Sideloading is the process of installing apps on a device without using the official app store. For example, Android users can download APK files from websites and install them on their phones, bypassing the Google Play Store. Sideloading has been a feature of Android since its inception, but it has never been possible on iOS devices including iPhones, until now.
The team at 9to5 Mac spotted a new public framework called “Managed App Distribution” in the iOS 17.2 beta code which was released quite recently for those enrolled into the beta program of iOS. The API has basic controls for downloading, installing, and even updating apps from external sources.
However, on the other hand, Apple has published new documentation for the ManagedAppDistribution API on its website confirming that it is primarily intended as an MDM solution which allows installation of enterprise apps. The publication still claims that it could be used for other purposes, such as sideloading of apps or creation of new app stores.

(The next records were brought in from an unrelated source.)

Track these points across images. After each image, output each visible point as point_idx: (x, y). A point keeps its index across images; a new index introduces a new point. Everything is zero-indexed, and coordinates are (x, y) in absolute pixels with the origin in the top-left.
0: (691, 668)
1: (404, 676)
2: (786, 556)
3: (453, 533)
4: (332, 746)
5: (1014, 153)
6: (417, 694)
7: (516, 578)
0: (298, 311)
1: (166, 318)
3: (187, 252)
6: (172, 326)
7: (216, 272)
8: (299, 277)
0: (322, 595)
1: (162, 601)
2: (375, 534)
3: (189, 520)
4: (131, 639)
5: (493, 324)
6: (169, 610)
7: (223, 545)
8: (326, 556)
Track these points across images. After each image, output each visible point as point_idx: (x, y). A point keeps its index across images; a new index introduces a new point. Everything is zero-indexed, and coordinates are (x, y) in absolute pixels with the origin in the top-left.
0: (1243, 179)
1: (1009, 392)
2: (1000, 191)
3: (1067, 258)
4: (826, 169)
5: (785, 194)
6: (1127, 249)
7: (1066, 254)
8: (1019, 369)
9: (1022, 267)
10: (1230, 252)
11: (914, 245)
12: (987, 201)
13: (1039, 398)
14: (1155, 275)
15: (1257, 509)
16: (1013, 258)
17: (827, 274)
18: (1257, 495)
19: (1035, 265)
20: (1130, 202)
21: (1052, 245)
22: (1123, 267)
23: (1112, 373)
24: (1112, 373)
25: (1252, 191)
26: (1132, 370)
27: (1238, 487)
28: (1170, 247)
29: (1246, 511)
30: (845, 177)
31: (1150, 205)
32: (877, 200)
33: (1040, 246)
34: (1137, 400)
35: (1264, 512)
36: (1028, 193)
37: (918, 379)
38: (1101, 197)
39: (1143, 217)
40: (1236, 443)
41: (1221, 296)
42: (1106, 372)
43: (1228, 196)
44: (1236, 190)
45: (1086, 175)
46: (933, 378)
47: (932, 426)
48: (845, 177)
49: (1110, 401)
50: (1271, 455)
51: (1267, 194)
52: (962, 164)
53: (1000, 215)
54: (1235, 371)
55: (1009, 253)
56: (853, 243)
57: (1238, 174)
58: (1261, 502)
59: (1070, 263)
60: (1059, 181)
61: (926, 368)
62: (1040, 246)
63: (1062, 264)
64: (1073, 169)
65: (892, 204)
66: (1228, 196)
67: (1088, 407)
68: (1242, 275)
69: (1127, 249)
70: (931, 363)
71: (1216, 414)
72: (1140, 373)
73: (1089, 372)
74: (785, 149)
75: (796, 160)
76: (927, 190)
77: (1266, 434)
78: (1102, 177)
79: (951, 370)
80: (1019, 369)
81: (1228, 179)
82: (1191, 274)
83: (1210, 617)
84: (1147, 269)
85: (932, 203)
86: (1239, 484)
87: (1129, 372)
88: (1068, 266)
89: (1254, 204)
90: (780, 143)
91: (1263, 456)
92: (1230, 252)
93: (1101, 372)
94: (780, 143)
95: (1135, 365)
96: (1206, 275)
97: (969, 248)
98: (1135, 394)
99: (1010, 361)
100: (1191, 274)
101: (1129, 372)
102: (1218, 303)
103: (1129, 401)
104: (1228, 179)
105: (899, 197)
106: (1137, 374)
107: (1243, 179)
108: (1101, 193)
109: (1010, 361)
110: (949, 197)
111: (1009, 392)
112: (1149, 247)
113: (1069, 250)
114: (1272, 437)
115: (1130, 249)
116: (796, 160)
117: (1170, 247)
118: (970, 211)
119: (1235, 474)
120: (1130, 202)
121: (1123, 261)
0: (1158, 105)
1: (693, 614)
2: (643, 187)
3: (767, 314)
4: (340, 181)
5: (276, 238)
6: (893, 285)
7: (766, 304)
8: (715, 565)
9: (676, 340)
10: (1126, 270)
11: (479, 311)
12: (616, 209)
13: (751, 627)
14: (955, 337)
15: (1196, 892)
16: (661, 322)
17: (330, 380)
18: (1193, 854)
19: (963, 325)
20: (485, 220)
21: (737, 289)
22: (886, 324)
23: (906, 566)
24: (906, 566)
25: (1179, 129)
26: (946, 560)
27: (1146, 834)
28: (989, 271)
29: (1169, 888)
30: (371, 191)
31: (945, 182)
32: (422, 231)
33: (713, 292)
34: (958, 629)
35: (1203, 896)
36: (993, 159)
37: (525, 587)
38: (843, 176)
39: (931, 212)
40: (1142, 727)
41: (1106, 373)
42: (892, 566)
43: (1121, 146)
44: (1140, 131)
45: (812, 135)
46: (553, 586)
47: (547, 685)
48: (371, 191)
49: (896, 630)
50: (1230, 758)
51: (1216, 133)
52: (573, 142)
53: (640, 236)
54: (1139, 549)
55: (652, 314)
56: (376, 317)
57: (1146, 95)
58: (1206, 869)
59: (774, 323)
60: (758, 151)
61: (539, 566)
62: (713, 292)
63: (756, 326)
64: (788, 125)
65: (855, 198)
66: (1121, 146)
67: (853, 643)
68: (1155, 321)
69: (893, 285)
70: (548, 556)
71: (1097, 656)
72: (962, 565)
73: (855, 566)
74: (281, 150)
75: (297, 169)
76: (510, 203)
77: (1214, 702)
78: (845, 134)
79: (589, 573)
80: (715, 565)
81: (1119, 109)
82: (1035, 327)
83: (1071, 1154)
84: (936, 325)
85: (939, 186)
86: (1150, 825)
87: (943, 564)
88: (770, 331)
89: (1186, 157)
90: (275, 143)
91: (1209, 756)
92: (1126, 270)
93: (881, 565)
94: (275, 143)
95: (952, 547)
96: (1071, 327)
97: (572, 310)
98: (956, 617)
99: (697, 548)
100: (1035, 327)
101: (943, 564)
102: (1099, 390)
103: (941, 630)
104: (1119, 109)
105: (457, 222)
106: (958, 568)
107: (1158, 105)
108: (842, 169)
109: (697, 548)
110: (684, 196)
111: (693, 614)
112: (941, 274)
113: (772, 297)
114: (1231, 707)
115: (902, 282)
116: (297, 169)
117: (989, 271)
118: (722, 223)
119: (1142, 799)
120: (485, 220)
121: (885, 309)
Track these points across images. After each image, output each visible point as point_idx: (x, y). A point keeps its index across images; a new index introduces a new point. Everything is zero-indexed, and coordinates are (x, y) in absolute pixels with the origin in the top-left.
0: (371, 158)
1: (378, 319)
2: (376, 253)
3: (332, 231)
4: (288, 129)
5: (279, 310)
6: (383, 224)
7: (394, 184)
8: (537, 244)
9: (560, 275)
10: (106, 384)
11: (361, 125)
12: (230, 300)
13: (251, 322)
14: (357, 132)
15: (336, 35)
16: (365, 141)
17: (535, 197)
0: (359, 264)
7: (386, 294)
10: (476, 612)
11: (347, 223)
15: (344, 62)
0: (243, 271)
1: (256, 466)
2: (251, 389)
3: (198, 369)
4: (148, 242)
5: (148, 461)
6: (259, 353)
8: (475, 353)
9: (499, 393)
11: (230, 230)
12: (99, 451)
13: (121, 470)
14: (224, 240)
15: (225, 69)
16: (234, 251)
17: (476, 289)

What could it mean for Apple?
For context, the European Union passed the Digital Markets Act (DMA) back last year which restricts big tech companies from using their advantages to undermine competition. One of the requirements of the DMA is that users can install any apps they want from third-party sources.
While the act is already in place, Apple requested for more time to implement it as it claimed that its systems aren’t ready yet. The EU accepted Apple’s request on one condition where the feature would be introduced no later than the iOS 17.2 update which should arrive in early 2024.
Previous reports also corroborate the new development which stated that Apple has begun developing groundwork for sideloading of apps in iOS 17. Now, if Apple has to comply with the rules laid by EU, then allowing sideloading of apps would actually mean that the company would be giving up on a considerable amount of revenue it gains from the developers.
That is because Apple currently takes a 15% to 30% commission from all the purchases or in-app purchases of all applications that are present on the App Store. Sideloading would mean that Apps will have their own payment gateways and other framework that would not allow Apple to gain revenue from the makers of the app.
If Apple decides to against the EU’s rules, then the regulatory body could impose huge periodic fines on the company. Apple would be risking huge financial losses and potential regulatory interventions if it decides to go against the EU’s DMA act. It would also damage its reputation and trust among its customers, developers, and partners in the EU.
Not only that, but EU could entirely stop sales of Apple’s products in Europe, which would further hurt the brand in a major way. Apple definitely won’t be taking that risk and we think it would definitely comply with what EU wants, even though the company would argue that allowing sideloading of apps would be a potential invite to security breaches and the privacy of the user, something Apple is known for keeping at the top of its priority list.
What could it mean for Android?
While it does have its drawbacks, allowing for sideloading of apps could also result in a potentially positive move for Apple. Sideloading on iPhones could reduce the appeal of Android for some users who value the freedom and flexibility of installing apps from any source. Android has long been known for its openness and customization, while iOS has been seen as more restrictive and uniform.
Sideloading on iPhone could narrow this gap and make iOS more attractive for users who want to try new or alternative apps that are not available on the App Store. In addition, sideloading on iPhones could also benefit Android by increasing the competition and innovation in the mobile app market. It could enable more developers to create and distribute apps for both platforms, without having to comply with the rules and fees of the App Store or the Play Store.
It may also allow more apps to work on both platforms seamlessly, meaning users won’t have to worry about data transfer of that particular app if they want to make a switch from Android to iOS or vice versa. Further, it may allow certain Android exclusive apps to make their way to iOS, making it possible for iPhone users to try their favourite Android apps.
Sideloading on iPhone is a significant change for the iOS ecosystem, and it could have various implications for Android and the mobile app industry. Whether it will be a positive or negative change remains to be seen, as it will depend on how users and developers will adopt and use this feature.